The paper A claims: “Tk 15-17 crore was distributed in Peelkhana between early and late February. Tk 4 lac was fixed per officer's head and the total money was redistributed. The killer group of BDR, who were fixed before, had a much larger payment. The distribution of money for Plan A participants was mainly through the connections of Fazle Noor Taposh, and the payment for the DADs and the main killer group was handled by Nanak. Payment for the hired killers was arranged by Sohel Taj and Joy, some advance made in Hotel Bab-Al-Shams in Dubai earlier.” We are further told, “And as the mutilated bodies of martyred officers were being removed from the mass grave, Mr Joy was handing over payment to a few foreign and a few BDR killers in Dubai.” These are no small charges, esp. against both Sohel and Joy! Unfortunately, the reader is left without any credible reference to check the veracity of such serious charges. The reader is at a loss to understand why the conspirators needed outside players if the DAD Towhid and many of his rank and file were on board with the conspiracy to kill those Army officers. For the right kind of money, those rogue elements within the BDR were enough to kill those unfortunate souls.

The paper A claims, “The final meeting of the hired killers was held at hotel Bab-Al-Shams in Dubai sometime on or near 19th of February. The meeting was attended by a Russian don Lazar Shybazan and a host of other Indians. The main focus of the meeting was to finalize the action and payment plan for Peelkhana massacre."

We are told that of the hired foreign gunmen “a few of them entered through the Benapole border on 21st February." The paper A further claims, “Sohel Taj was given the responsibility to ensure safe return of the killers to Middle-east, London and USA. It was decided that BG flight 049 would be used, if require it will be delayed to ensure safe exit of the foreign killers." Question is: if the killers came from the Benapole border on the eve of February 21, why do they need to be sent outside India, to places like Middle East, UK and USA? After all, it is easier to send them back to India than to far away places.

During the BDR carnage, all media reports said that Sohel Taj was outside the country. These two papers contradict such information. Paper A says: "But we are confirm that Taj didn't go to USA, rather he first visited India. As known by the entire nation, Taj was in USA during 25th-26th February. This is a blunt lie and bluff. He was at Dhaka at that time. On 28th February he was flown to Sylhet by an Army Aviation Helicopter in the evening and the same night he left for abroad by plane from Osmani Airport.” I remember having had to wait until mid-March to get an appointment with Sohel Taj in his office. He had returned only a few days earlier from the USA. He appeared genuine, sincere, smart and intelligent. Again, I have difficulty placing the son of (late) Tajuddin Ahmed as a calculating cold-blooded murderer. And Allah knows the best!

The paper A also claims that in 1975, prior to Bangabandhu’s killing, “Sheikh Kamal picked up the wife of Major Dalim and molested her.” My inquiry into the matter in the past 35 years has led me to believe that the accusation is absolutely false.

_DATASET RECORDS:_

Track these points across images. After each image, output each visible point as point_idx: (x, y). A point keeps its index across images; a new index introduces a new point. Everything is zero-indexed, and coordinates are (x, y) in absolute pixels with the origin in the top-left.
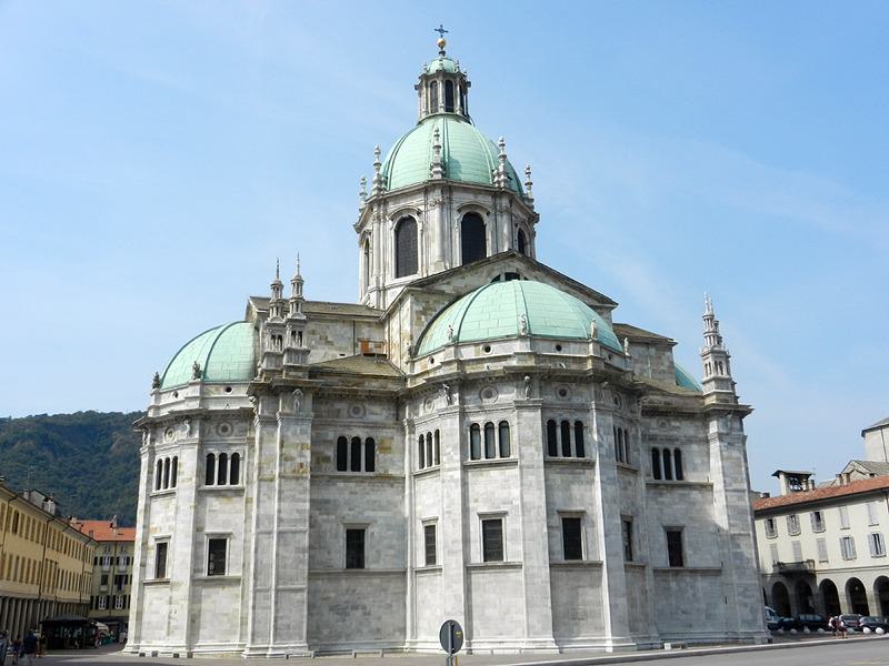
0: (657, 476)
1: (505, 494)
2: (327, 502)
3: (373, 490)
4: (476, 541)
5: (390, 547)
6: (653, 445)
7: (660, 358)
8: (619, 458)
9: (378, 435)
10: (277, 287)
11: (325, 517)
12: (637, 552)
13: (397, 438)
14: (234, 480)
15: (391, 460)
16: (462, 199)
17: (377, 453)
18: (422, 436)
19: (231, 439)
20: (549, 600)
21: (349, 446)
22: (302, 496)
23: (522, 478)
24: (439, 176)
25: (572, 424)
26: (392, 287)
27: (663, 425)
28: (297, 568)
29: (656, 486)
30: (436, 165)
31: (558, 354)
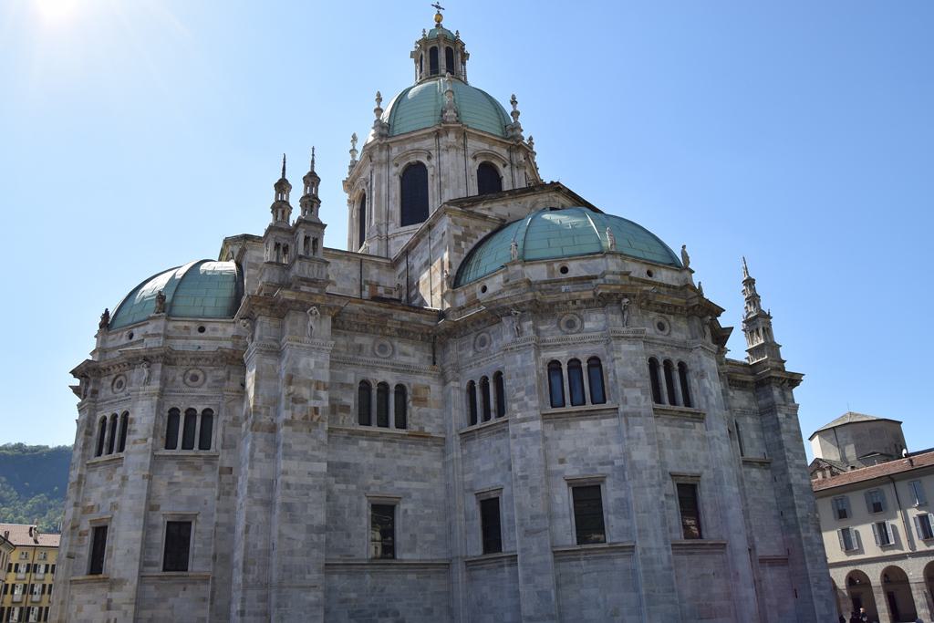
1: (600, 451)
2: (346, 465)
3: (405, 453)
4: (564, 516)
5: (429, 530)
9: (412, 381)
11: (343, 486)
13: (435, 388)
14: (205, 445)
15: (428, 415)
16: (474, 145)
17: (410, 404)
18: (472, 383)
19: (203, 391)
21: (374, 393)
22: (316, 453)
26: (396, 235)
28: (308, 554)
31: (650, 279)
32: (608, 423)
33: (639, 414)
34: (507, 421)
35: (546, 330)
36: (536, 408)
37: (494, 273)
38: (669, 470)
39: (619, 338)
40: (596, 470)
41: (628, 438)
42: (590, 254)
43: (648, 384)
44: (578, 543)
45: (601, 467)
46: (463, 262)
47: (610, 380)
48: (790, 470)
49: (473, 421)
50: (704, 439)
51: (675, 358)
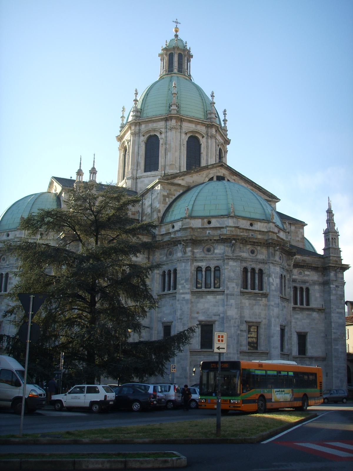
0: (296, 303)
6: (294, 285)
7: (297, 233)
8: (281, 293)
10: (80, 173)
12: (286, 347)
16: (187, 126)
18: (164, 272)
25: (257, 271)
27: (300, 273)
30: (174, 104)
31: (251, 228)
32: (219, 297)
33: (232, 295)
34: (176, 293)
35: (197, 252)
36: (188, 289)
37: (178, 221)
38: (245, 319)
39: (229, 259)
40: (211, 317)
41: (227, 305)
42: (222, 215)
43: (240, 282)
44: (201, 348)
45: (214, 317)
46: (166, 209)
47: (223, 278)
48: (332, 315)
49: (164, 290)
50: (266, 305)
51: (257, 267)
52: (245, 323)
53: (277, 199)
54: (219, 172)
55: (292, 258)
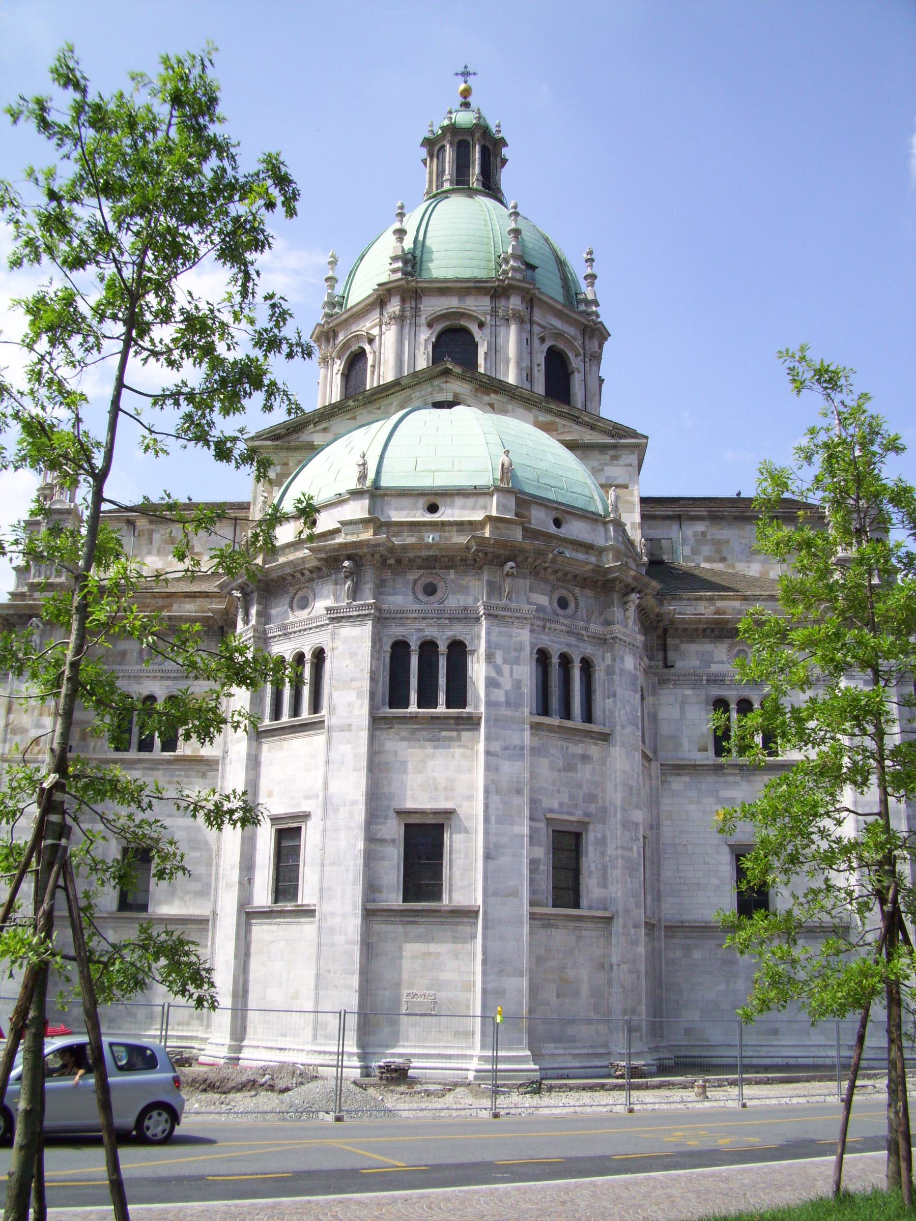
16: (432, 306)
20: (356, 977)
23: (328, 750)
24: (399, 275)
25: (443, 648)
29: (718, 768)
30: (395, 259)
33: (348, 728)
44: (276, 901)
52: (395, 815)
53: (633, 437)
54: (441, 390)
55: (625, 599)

_WHAT IS BEING ASKED:_ In the text about the Peelkhana killings, which flight does paper A say would be used for the safe exit of the foreign killers?

_ANSWER BELOW:_ BG flight 049